To attract foreign investment, Bajio state governments in 2006 began building infrastructure and training facilities, selling real estate and providing a wide range of other benefits. Foreign multinational companies responded enthusiastically. Nissan has invested roughly $2 billion to build a new automotive plant in Aguascalientes state. Volkswagen, GM, Honda and Mazda have invested $550 million, $200 million, $800 million and $500 million, respectively, in their plants in Guanajuato state. Bombardier has invested $500 million and Eurocopter has pledged $550 million in operations in Queretaro state.
These numbers represent a systemic shift. In Baja California, Coahuila, Chihuahua, Sonora, Nuevo Leon and Tamaulipas states, there were 4 percent fewer factories in 2011 than there were in 2007. Farther south, in Aguascalientes, Guanajuato, Queretaro, San Luis Potosi and Jalisco states, there were roughly 12 percent more factories.

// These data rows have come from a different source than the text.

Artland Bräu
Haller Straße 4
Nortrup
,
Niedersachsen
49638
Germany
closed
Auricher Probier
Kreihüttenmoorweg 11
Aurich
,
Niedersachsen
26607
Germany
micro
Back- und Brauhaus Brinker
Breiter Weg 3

Investment has followed a similar trend. Total foreign direct investment in the Bajio increased from $7.2 billion in 1993-2002 to $16.3 billion in 2003-2012. By comparison, foreign direct investment in the border states over the same period increased from $32.9 billion to $55.2 billion. That is not to say factories are relocating from the border to the Bajio — it is not a zero-sum game. Rather, new firms looking to enter the North American market, especially European and Asian automakers, increasingly are setting up in the Bajio.
Notably, the overall amount of manufactured exports from the Bajio is far lower than that of the border. However, the number of manufacturing firms and the amount of foreign direct investment are increasing at a faster rate in the Bajio than in the border states.
Developing the Bajio
The Bajio only became attractive to manufacturers after Mexico overhauled its transportation infrastructure. More and more raw materials are coming from Asia, and the majority of automobile exports are moved by rail. Thus, Mexico had to expand its Pacific ports and connect them by rail to the industrial base and to consumer markets.

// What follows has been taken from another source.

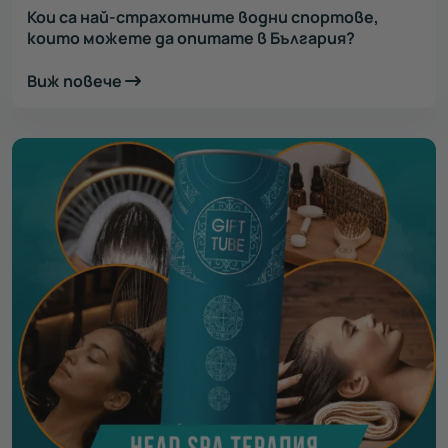
Кои са най-страхотните водни спортове,
които можете да опитате в България?
Виж повече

The Pacific ports of Manzanillo and Lazaro Cardenas are booming accordingly. Lazaro Cardenas, the only port in Mexico that can accommodate post-Panamax ships, is the fastest growing port in North America.
In addition, the railways connecting these ports to the United States have become much more efficient since being privatized in 1995. The entire length of the country's railway network has remained at approximately 26,700 kilometers (16,600 miles), but the amount of freight transported has doubled from 52.5 million tons to 108.8 million tons per year. Moreover, companies have moved more freight with far fewer employees.

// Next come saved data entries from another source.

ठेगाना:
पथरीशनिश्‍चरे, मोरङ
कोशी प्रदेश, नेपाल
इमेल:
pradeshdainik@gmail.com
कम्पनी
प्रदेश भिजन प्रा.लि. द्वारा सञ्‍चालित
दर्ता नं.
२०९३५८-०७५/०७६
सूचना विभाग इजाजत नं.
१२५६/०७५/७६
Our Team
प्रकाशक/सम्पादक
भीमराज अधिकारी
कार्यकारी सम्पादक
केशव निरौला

Unlike the border states, the central lowland region is a part of Mexico's economic and political heartland. It hosts a large, educated population and its climate is the most temperate in the country. It is centrally located, with relatively easy access to ports on both coasts, the United States to the north and Mexico City in the south.
Geography has benefited the Bajio, as have improved transportation infrastructure, comparatively better security and efforts to attract investment. More manufacturing investment and output will bring Mexico's industrial core closer to Mexico City and populations in need of jobs. Bajio manufacturing will not replace manufacturing activity along the border, but it gives Mexico an opportunity to develop more evenly and sustainably.